──────── Extrahierter Text ────────

# Schneedach auf WordArt



## mc_gulasch (21. September 2006)

Moin zusammen,

ich weiß nicht ob diese Frage in dieses Forum gehört, falls nicht möge man es mir verzeihen und wie verdient verschieben. 
Zum Thema: 
Ich möcht einen Gutschein machen, dafür hab ich mir den Text "Gutschein" via Word-Art erstellt (keinen Applaus bitte). Jetzt würd ich gerne auf die Buchstaben so Art Schneedächer haben, also so, als ob es auf dieses Gebilde draufschneien würde. Da ich absoluter Noooooob in Sachen Bildbearbeitung etc. bin, wollt ich einfach mal wissen "wie"  man das prinzipiell macht. So ein paar Anregungen wären schon ganz nett. Ich weiß grad nicht, ob ich Photoshop habe, aber GIMP ist ja notfalls auch noch da 

Danke für jede Hilfe
Gulasch


----------



## helaukoenig (21. September 2006)

In etwa so?
 In Photoshop so gemacht: Text eingegeben, über Verbiegen-Werkzeug verbogen.
Neue Ebene eingerichtet, dort Auswahl erstellt und mit Weiß gefüllt, auf die Auswahl Filter - Störungsfilter - Störungen hinzufügen gelegt (Gaußsche Verteilung, Größe etwa 5 %), dann auf die Ebene Ebeneneffekt Kante und Relief gelegt (kleine weiche Kante) und mit Wischfinger die Ränder weicher gewischt. Diese Ebene kopiert und auf die jeweiligen Buchstaben verschoben.
Schneefall simulieren: Vordergrundfarbe schwarz einstellen, Hintergrundfarbe weiß, neue Ebene einrichten, diese mit Schwarz füllen, wieder Störungsfilter - Störungen hinzufügen - Gaußsche Verteilung und monochrom, Stärke etwa 35%, anschließend mit Doppelklick auf die Ebene Ebeneneigenschaften aufrufen und aus dieser Ebene die dunklen Pixel ausblenden. Fertisch

Eine Bitte noch: nie wieder Wordart!


----------



## mc_gulasch (21. September 2006)

Jep, so in der Art hab ich mir das vorgestellt. Danke dir. Werd mich heute Abend gleich mal ransetzen und das versuchen, was du erklärt hast. Sollte ich es durchziehen, werd ich hier mal mein Ergebnis posten!

Vielen Dank!


----------



## schutzgeist (21. September 2006)

Mein Lieblings-Tut für Schnee 
http://www.photozauber.de/praxis/tutorials/photoshop/08.php


----------



## helaukoenig (22. September 2006)

schön, schön, vielen Dank für den Link, viele interessante Tuts


----------

────────

> _Zu erledigen_
Gib aus dem Forumsthread oben über Schneedächer auf WordArt die Stelle von „Neue Ebene eingerichtet, dort“ bis „nie wieder Wordart!“ wortgetreu wieder.

──────── Bereitgestellte Einträge ────────

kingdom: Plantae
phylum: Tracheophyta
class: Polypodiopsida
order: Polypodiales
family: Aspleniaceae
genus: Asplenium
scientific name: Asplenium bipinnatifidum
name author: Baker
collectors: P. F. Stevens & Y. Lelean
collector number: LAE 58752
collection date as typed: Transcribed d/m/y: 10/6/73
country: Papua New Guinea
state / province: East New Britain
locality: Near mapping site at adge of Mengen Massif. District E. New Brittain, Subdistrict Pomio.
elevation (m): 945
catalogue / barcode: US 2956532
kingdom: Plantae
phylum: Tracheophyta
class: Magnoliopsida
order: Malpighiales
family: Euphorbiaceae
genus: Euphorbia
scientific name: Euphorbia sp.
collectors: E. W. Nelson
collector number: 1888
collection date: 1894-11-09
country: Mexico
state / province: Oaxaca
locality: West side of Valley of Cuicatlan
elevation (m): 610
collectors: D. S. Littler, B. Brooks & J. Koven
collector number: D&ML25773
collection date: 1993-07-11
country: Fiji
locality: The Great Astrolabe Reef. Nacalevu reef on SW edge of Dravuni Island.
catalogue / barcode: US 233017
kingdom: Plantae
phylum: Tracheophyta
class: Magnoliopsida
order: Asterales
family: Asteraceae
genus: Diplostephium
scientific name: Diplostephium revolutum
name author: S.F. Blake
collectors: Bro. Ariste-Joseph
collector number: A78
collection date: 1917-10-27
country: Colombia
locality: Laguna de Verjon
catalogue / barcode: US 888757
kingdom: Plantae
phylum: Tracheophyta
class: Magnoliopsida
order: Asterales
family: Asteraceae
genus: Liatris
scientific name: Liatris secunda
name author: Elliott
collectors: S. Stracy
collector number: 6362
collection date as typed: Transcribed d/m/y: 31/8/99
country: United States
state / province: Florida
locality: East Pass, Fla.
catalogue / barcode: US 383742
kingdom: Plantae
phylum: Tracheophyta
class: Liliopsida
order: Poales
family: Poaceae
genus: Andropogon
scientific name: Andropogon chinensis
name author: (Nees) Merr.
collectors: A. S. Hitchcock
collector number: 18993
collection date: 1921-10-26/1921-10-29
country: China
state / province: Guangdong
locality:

────────

> _Gelöste Aufgabe_
Neue Ebene eingerichtet, dort Auswahl erstellt und mit Weiß gefüllt, auf die Auswahl Filter - Störungsfilter - Störungen hinzufügen gelegt (Gaußsche Verteilung, Größe etwa 5 %), dann auf die Ebene Ebeneneffekt Kante und Relief gelegt (kleine weiche Kante) und mit Wischfinger die Ränder weicher gewischt. Diese Ebene kopiert und auf die jeweiligen Buchstaben verschoben.
Schneefall simulieren: Vordergrundfarbe schwarz einstellen, Hintergrundfarbe weiß, neue Ebene einrichten, diese mit Schwarz füllen, wieder Störungsfilter - Störungen hinzufügen - Gaußsche Verteilung und monochrom, Stärke etwa 35%, anschließend mit Doppelklick auf die Ebene Ebeneneigenschaften aufrufen und aus dieser Ebene die dunklen Pixel ausblenden. Fertisch

Eine Bitte noch: nie wieder Wordart!